Group CEO Lippo Karawaci, John Riady, mengatakan, salah satu kunci yang wajib dimiliki untuk berinovasi adalah mentalitas antifragile. Di tengah perubahan yang kian masif, setiap orang diharapkan mampu menerima goncangan dan tidak mudah rapuh.

Generasi ketiga keluarga Riady ini membeberkan pentingnya memiliki sikap antifragile dalam menghadapi tantangan. Istilah antifragile itu ia kutip dari sebuah buku karangan Nassim Nicholas Taleb.

"Ada satu buku berjudul Antifragile karya Nassim Nicholas Taleb yang juga menulis buku The Black Swan. Buku ini sangat menarik, intinya buku ini mulai dan bertanya, 'apa lawan kata dari fragile?' Fragile itu kan istilah yang menggambarkan sesuatu yang mudah pecah. Penulis buku ini bilang, anonim dari fragile bukanlah resilient, stable atau lain sebagainya," terangnya dalam sebuah potongan video yang tayang di Instagram Olenka dan dikutip pada Selasa (9/7/2024).

Baca Juga: Mengenal Sosok John Riady, Generasi Ketiga Pewaris Keluarga Riady yang Punya Tekad untuk Mandiri

Sependapat dengan buku tersebut, John Riady mengibaratkan diri sama dengan sebuah benda yang mudah pecah atau fragile, mudah berubah, dan mudah rusak saat mengalami perubahan, stres, atau jatuh. Saat hendak menghadapi tantangan, sifat fragile harus dihilangkan dan baiknya seseorang bersikap seperti lawannya.

"Jadi, opposite dari fragile itu harusnya sesuatu ada perubahan ada tekanan ada goncangan bukan hanya resilient, same, atau stable, tapi bahkan becomes better. Jadi dia (Nassim Nicholas Taleb) bilang di dictionary kita ini enggak ada lawan kata dari fragile, makanya dia bikin kata antifragile," katanya.

Ia melanjutkan, sebaiknya seseorang menjadi tangguh, di mana saat dihadapi goncangan bukan hanya jangan sampai hancur, tapi juga perlu semakin baik.

Kemudian, ia mengambil contoh virus Covid-19. Menurutnya, virus tersebut mampu menunjukkan sikap antifragile. Mengapa demikian? Pasalnya, virus tersebut sulit dibunuh dan terus bermutasi.

Baca Juga: Jawaban John Riady soal Stigma Bisnis Keluarga, Apakah Hanya Bertahan di Generasi Ketiga?
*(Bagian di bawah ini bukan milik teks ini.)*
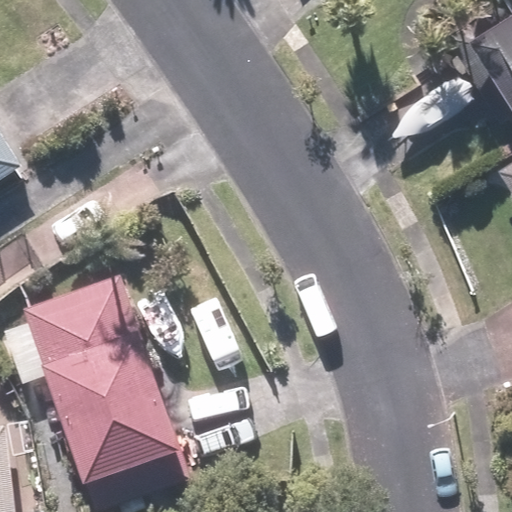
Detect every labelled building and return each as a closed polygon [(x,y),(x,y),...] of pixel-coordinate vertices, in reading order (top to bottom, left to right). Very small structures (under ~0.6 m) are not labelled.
[(511,112),(511,0),(503,0),(511,12),(511,17),(469,46),(511,112)] [(0,182),(26,166),(0,126),(0,182)] [(511,164),(498,173),(511,194),(511,164)] [(110,511),(136,503),(125,474),(186,452),(122,275),(24,310),(84,477),(96,511),(110,511)] [(18,511),(9,426),(0,427),(0,511),(18,511)]
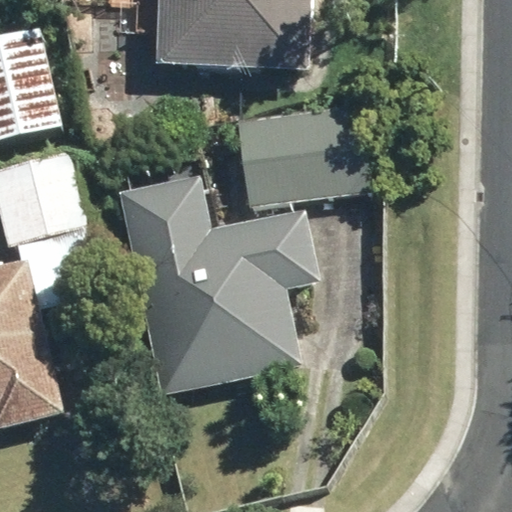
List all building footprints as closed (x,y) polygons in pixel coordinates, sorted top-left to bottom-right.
[(115,0),(115,13),(144,14),(143,39),(162,40),(161,73),(315,80),(318,0),(115,0)] [(0,156),(74,140),(52,41),(0,52),(0,156)] [(277,142),(276,129),(248,131),(254,215),(369,207),(364,136),(277,142)] [(66,175),(0,188),(0,221),(7,255),(79,241),(66,175)] [(326,304),(314,226),(220,241),(213,194),(128,207),(158,405),(309,382),(298,308),(326,304)] [(0,442),(80,426),(63,345),(46,349),(32,285),(0,291),(0,442)]
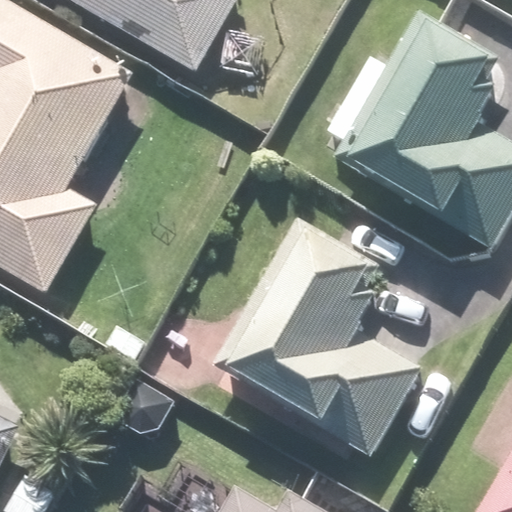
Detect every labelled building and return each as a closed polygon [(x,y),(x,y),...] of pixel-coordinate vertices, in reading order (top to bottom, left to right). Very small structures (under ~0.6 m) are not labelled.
[(54,0),(196,81),(241,0),(54,0)] [(0,274),(45,301),(97,213),(67,196),(133,84),(0,6),(0,274)] [(511,108),(511,78),(423,26),(338,168),(488,258),(511,218),(511,144),(496,135),(511,108)] [(394,278),(292,222),(207,375),(373,467),(424,374),(360,339),(394,278)] [(0,474),(19,434),(0,424),(0,474)] [(511,511),(511,457),(479,511),(511,511)] [(317,511),(289,496),(279,511),(265,511),(232,493),(221,511),(317,511)]
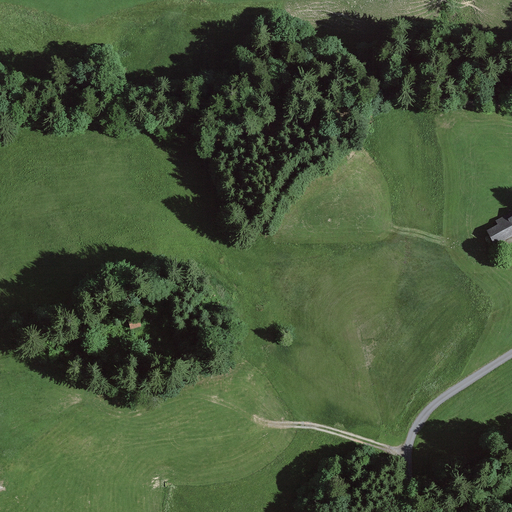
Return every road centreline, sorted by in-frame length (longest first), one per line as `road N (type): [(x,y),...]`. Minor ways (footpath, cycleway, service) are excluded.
road 1 (track): [(23,486),(91,436),(199,412),(332,430),(407,452)]
road 2 (unclassified): [(412,511),(407,452),(418,423),(511,353)]
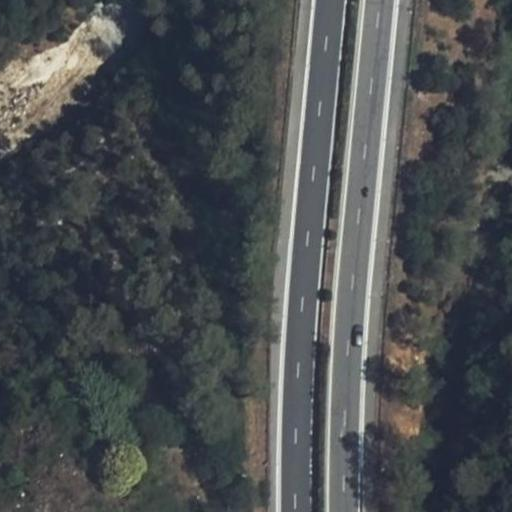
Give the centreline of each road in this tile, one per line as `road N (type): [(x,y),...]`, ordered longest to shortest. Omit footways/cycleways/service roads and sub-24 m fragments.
road 1 (secondary): [(344,511),(347,351),(382,0)]
road 2 (secondary): [(328,0),(294,381),(294,511)]
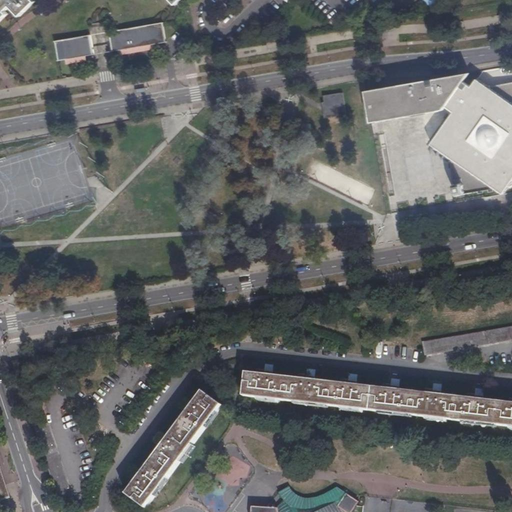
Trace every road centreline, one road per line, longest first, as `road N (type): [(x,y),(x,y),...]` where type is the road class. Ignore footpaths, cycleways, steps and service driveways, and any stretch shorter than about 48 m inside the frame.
road 1 (primary): [(0,324),(511,237)]
road 2 (primary): [(511,48),(296,75),(0,127)]
road 3 (residential): [(102,511),(107,482),(182,377),(226,352),(511,377)]
road 4 (residential): [(38,511),(0,397)]
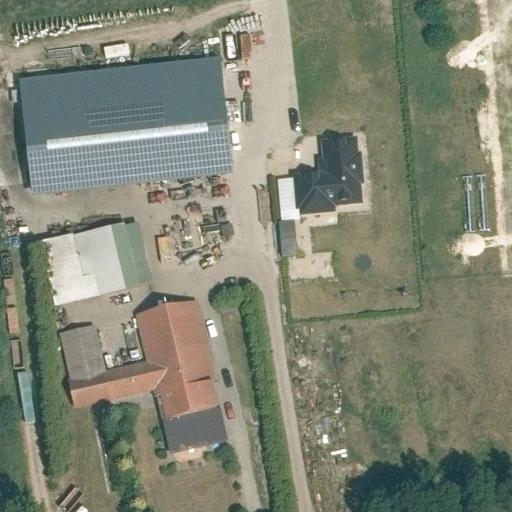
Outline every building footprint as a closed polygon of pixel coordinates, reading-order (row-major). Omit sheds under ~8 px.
[(228,61),(28,83),(40,194),(241,172),(228,61)] [(304,175),(306,216),(346,213),(345,205),(372,204),(368,138),(329,140),(330,156),(324,157),(325,173),(304,175)] [(147,223),(54,243),(67,304),(160,284),(147,223)] [(204,301),(144,315),(154,361),(161,391),(168,418),(227,404),(204,301)] [(69,334),(79,378),(111,370),(101,327),(69,334)] [(80,410),(161,391),(154,361),(111,370),(79,378),(73,379),(80,410)] [(227,404),(168,418),(176,455),(236,441),(227,404)]
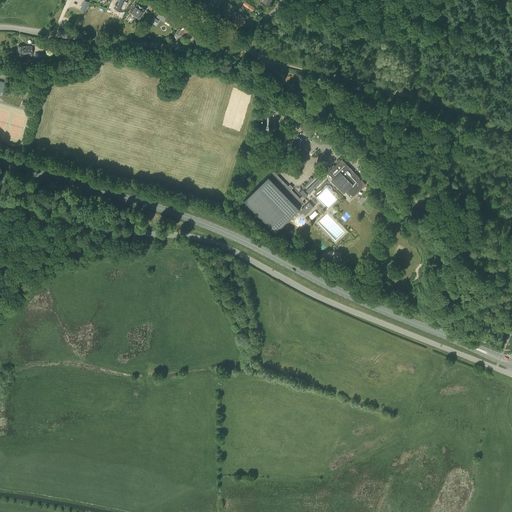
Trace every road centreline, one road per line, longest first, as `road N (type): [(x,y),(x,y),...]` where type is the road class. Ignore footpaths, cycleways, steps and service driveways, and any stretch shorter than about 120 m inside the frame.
road 1 (primary): [(511,363),(376,308),(213,227),(0,162)]
road 2 (unclassified): [(511,375),(321,298),(213,242),(118,228),(0,193)]
road 3 (tertiary): [(511,331),(244,45)]
road 4 (track): [(511,121),(257,55)]
road 5 (unclassified): [(244,45),(224,54),(0,27)]
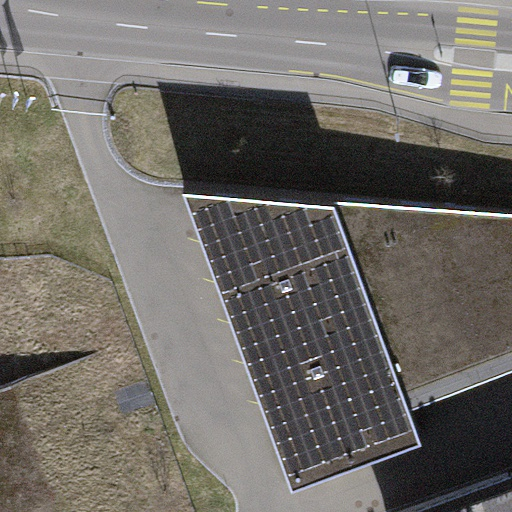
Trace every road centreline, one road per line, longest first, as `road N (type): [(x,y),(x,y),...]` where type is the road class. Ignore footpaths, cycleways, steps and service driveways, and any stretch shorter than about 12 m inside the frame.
road 1 (secondary): [(319,45),(0,10)]
road 2 (secondary): [(511,61),(319,45)]
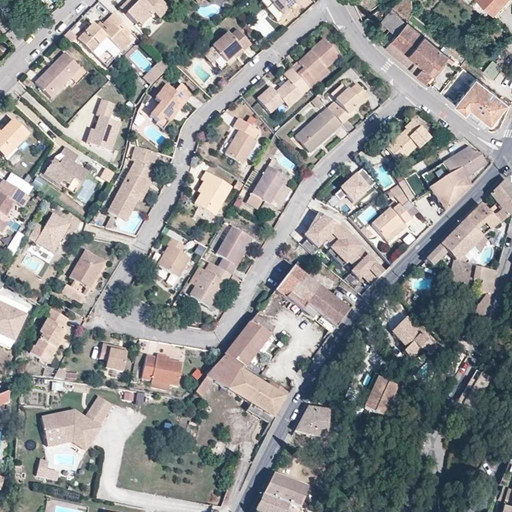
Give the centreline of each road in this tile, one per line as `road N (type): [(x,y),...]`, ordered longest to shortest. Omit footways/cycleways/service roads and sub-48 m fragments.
road 1 (residential): [(332,2),(193,125),(172,193),(106,301),(113,320),(214,344),(311,180),(414,88)]
road 2 (secondary): [(510,154),(372,287),(289,414),(242,511)]
road 3 (residential): [(439,425),(471,366),(511,253)]
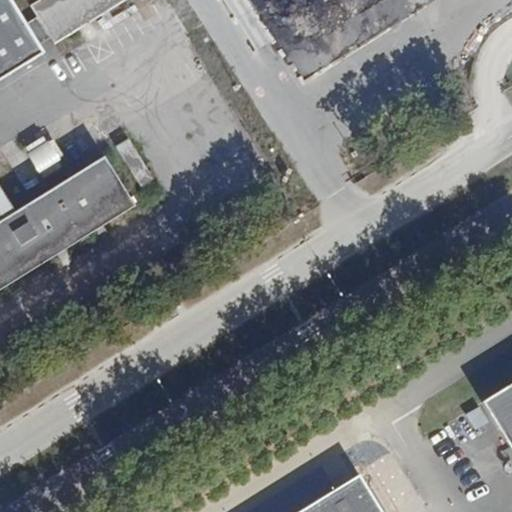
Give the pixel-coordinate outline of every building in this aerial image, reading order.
[(0,0),(0,81),(42,56),(38,48),(26,29),(7,0),(0,0)] [(127,0),(44,0),(32,7),(40,21),(52,40),(55,44),(127,0)] [(40,21),(26,29),(38,48),(52,40),(40,21)] [(52,141),(29,151),(38,172),(61,162),(52,141)] [(0,285),(133,204),(105,158),(16,213),(0,187),(0,285)] [(511,380),(482,399),(511,448),(511,380)] [(367,511),(345,473),(282,511),(367,511)]
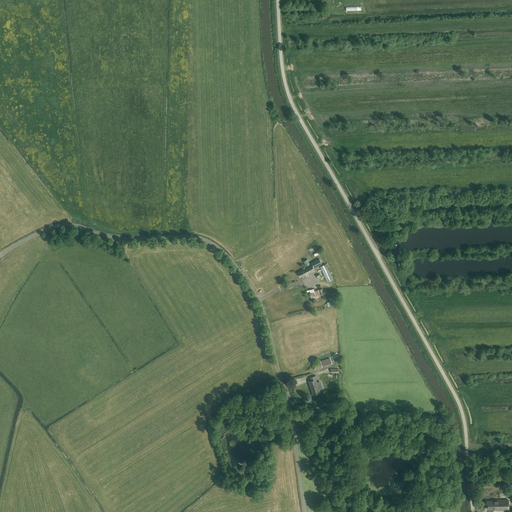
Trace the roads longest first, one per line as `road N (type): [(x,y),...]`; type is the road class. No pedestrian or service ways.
road 1 (unclassified): [(473,511),(456,397),(290,100),(277,0)]
road 2 (unclassified): [(304,511),(292,416),(264,316),(217,246),(186,236),(112,237),(64,224),(0,255)]
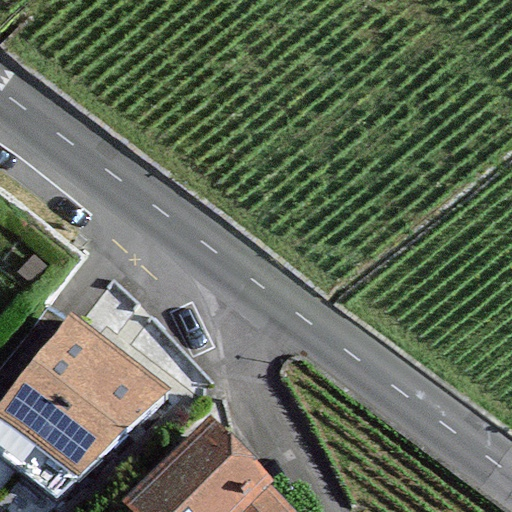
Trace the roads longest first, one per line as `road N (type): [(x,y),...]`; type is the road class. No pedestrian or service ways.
road 1 (tertiary): [(511,473),(226,260)]
road 2 (tertiary): [(226,260),(0,91)]
road 3 (residential): [(226,260),(260,377),(322,511)]
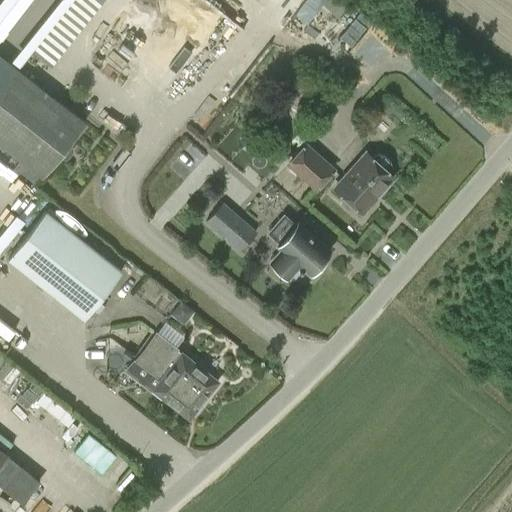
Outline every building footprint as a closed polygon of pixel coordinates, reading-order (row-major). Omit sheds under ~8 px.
[(47,0),(4,56),(13,64),(27,45),(48,62),(96,0),(47,0)] [(0,143),(40,176),(84,121),(0,54),(0,143)] [(332,168),(305,144),(288,163),(315,187),(332,168)] [(382,154),(378,153),(374,154),(371,158),(367,153),(353,169),(351,168),(334,187),(360,209),(374,193),(376,195),(392,176),(386,171),(389,167),(390,163),(388,159),(382,154)] [(222,202),(205,220),(234,246),(250,228),(222,202)] [(119,272),(43,212),(5,260),(82,320),(119,272)] [(281,250),(270,263),(287,278),(290,274),(293,276),(299,270),(300,271),(302,269),(310,276),(321,263),(319,262),(328,252),(296,224),(294,226),(282,216),(267,233),(279,244),(277,246),(281,250)] [(175,351),(154,334),(134,361),(155,377),(157,374),(162,378),(151,391),(188,420),(217,383),(180,354),(177,358),(172,355),(175,351)] [(0,447),(0,509),(3,511),(66,511),(34,486),(39,479),(7,453),(0,447)] [(99,460),(95,457),(90,464),(120,485),(132,468),(106,450),(99,460)]
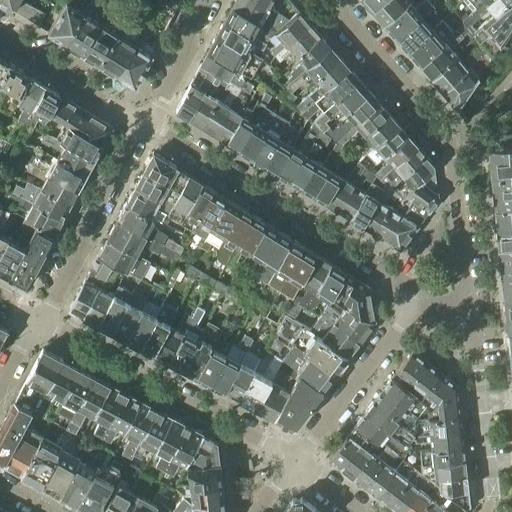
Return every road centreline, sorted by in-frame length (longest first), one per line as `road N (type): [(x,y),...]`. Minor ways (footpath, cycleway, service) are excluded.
road 1 (residential): [(464,303),(449,138),(349,26),(336,0)]
road 2 (residential): [(403,308),(392,275),(145,124)]
road 3 (residential): [(36,322),(293,463)]
road 4 (residential): [(36,322),(145,124)]
road 5 (residential): [(403,308),(360,379),(293,463)]
road 6 (residential): [(487,485),(464,303)]
road 7 (residential): [(145,124),(0,39)]
road 8 (residential): [(145,124),(206,0)]
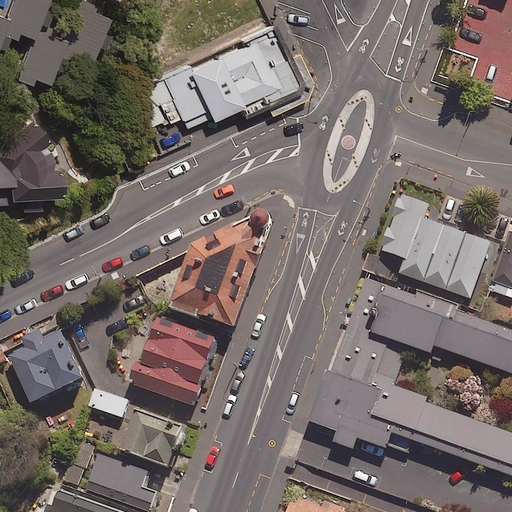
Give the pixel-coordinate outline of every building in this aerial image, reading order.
[(36,43),(50,0),(13,0),(7,20),(14,22),(8,40),(20,44),(22,38),(36,43)] [(93,66),(98,49),(106,51),(111,39),(102,36),(107,21),(92,15),(95,5),(80,0),(68,38),(72,39),(67,57),(93,66)] [(0,52),(6,54),(11,43),(4,40),(9,26),(0,22),(0,52)] [(300,87),(272,27),(131,92),(149,129),(179,115),(185,128),(213,115),(218,124),(300,87)] [(39,50),(29,47),(17,83),(33,89),(35,82),(51,88),(66,45),(53,40),(55,36),(45,32),(39,50)] [(42,154),(50,146),(28,120),(0,142),(0,205),(11,206),(11,212),(65,211),(64,175),(57,175),(56,153),(42,154)] [(406,255),(426,201),(401,192),(381,246),(406,255)] [(194,252),(172,311),(235,334),(259,271),(264,272),(270,255),(265,253),(270,241),(277,235),(277,227),(273,222),(265,220),(258,227),(194,252)] [(462,228),(444,221),(442,229),(421,221),(400,280),(447,297),(451,287),(466,293),(482,247),(459,238),(462,228)] [(511,234),(511,235),(497,280),(511,285),(511,234)] [(511,323),(372,271),(316,420),(511,493),(511,323)] [(216,334),(155,314),(132,383),(193,403),(216,334)] [(6,352),(31,401),(83,374),(59,327),(44,335),(40,328),(22,336),(25,342),(6,352)] [(127,401),(99,392),(94,406),(123,415),(127,401)] [(182,426),(135,408),(120,445),(168,463),(182,426)] [(80,485),(95,447),(82,442),(73,464),(68,462),(62,478),(80,485)] [(148,470),(98,452),(85,487),(150,510),(156,491),(142,486),(148,470)] [(133,511),(58,486),(49,511),(133,511)] [(289,502),(285,511),(340,511),(300,496),(297,505),(289,502)]
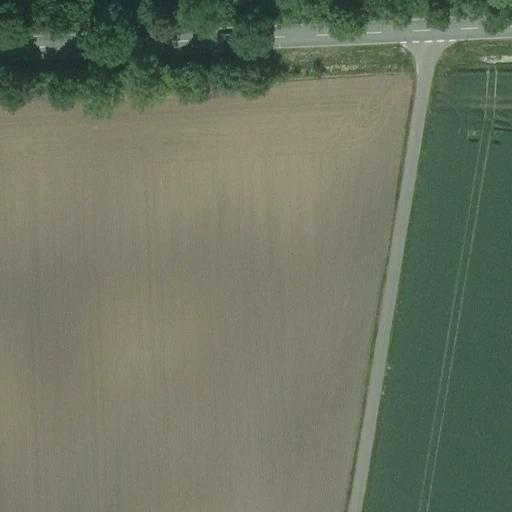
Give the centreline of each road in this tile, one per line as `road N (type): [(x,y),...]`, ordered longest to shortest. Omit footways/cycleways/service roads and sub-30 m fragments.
road 1 (unclassified): [(433,30),(354,511)]
road 2 (tertiary): [(0,48),(433,30)]
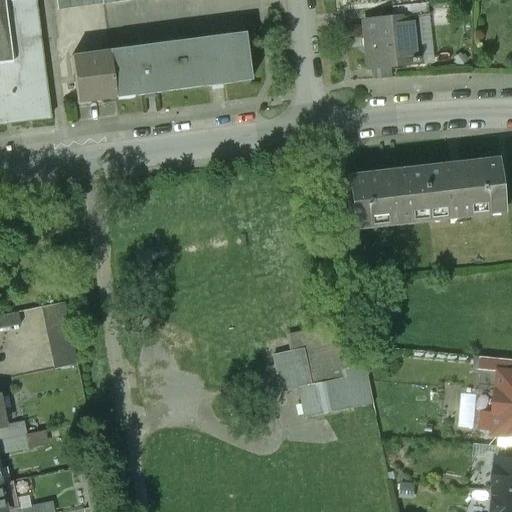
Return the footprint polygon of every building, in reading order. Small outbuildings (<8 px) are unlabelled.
[(2,0),(0,0),(0,124),(48,118),(33,0),(14,0),(3,2),(2,0)] [(102,3),(102,0),(56,0),(57,9),(102,3)] [(392,7),(394,19),(413,17),(421,16),(420,4),(392,7)] [(394,19),(365,23),(369,68),(390,66),(417,63),(413,17),(394,19)] [(244,33),(176,42),(182,90),(250,81),(244,33)] [(115,98),(182,90),(176,42),(109,50),(115,98)] [(77,103),(115,98),(109,50),(71,55),(77,103)] [(390,66),(369,68),(371,81),(391,79),(390,66)] [(497,158),(421,167),(428,222),(504,213),(497,158)] [(352,231),(428,222),(421,167),(346,175),(352,231)] [(307,172),(289,176),(295,199),(312,196),(307,172)] [(64,302),(39,307),(53,370),(78,365),(64,302)] [(0,315),(0,330),(20,326),(17,312),(0,315)] [(365,368),(343,373),(333,328),(287,338),(290,354),(272,358),(279,392),(296,388),(302,419),(350,409),(349,406),(372,402),(365,368)] [(499,371),(511,373),(511,372),(511,360),(481,357),(479,371),(499,373),(499,371)] [(499,373),(496,403),(511,404),(511,372),(511,373),(499,371),(499,373)] [(473,426),(475,394),(462,393),(460,426),(473,426)] [(511,404),(496,403),(493,435),(511,437),(511,404)] [(3,429),(0,429),(0,440),(25,435),(23,423),(2,427),(3,429)] [(26,436),(28,448),(48,444),(45,432),(26,436)] [(25,435),(0,440),(0,453),(28,448),(25,435)] [(497,459),(494,492),(511,493),(511,460),(504,460),(497,459)] [(511,511),(511,493),(494,492),(491,511),(511,511)]
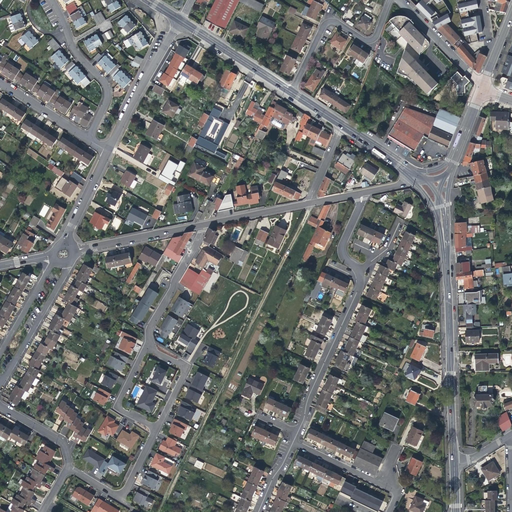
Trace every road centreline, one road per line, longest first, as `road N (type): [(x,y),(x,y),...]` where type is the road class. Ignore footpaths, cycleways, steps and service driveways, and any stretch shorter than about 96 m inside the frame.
road 1 (secondary): [(443,240),(453,467)]
road 2 (residential): [(296,435),(360,270)]
road 3 (residential): [(290,91),(321,27),(335,21),(371,40),(389,0)]
road 4 (residential): [(87,138),(105,80),(80,60),(50,0)]
road 5 (residential): [(177,18),(106,150)]
road 6 (residential): [(149,348),(150,325),(204,223)]
road 7 (residential): [(71,250),(204,223)]
road 8 (residential): [(65,467),(122,491),(154,425)]
road 9 (tertiary): [(177,18),(290,91)]
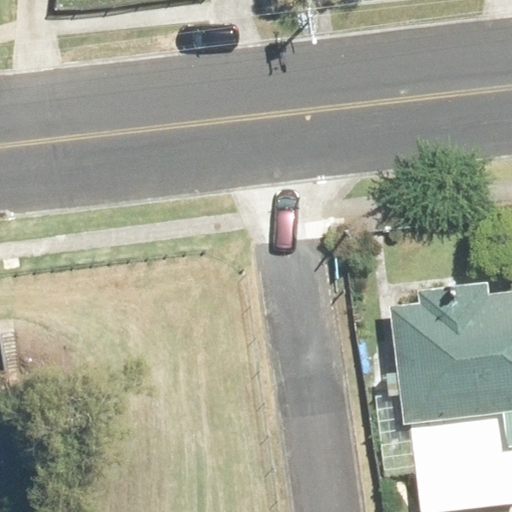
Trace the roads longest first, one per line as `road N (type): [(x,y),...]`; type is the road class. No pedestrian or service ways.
road 1 (residential): [(275,116),(331,511)]
road 2 (tertiary): [(275,116),(0,150)]
road 3 (tertiary): [(511,90),(275,116)]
"Kalau kita lihat covid, kenapa covid itu susah banget dibunuh itu kuman? Karena dia antifragile. Dari permutasi yang pertama, mutasi lagi, ada vaksin mutasi lagi, sampai huruf o, sampai tiga tahun baru mati. Nah, itu karena sifatnya covid itu antifragile," jelasnya.

"Jadi, buku ini bilang, setiap manusia, perusahaan, negara, setiap kebudayaan dan sebagainya yang bisa bertahan lama adalah mereka yang memiliki mentalitas antifragile ini," tutupnya.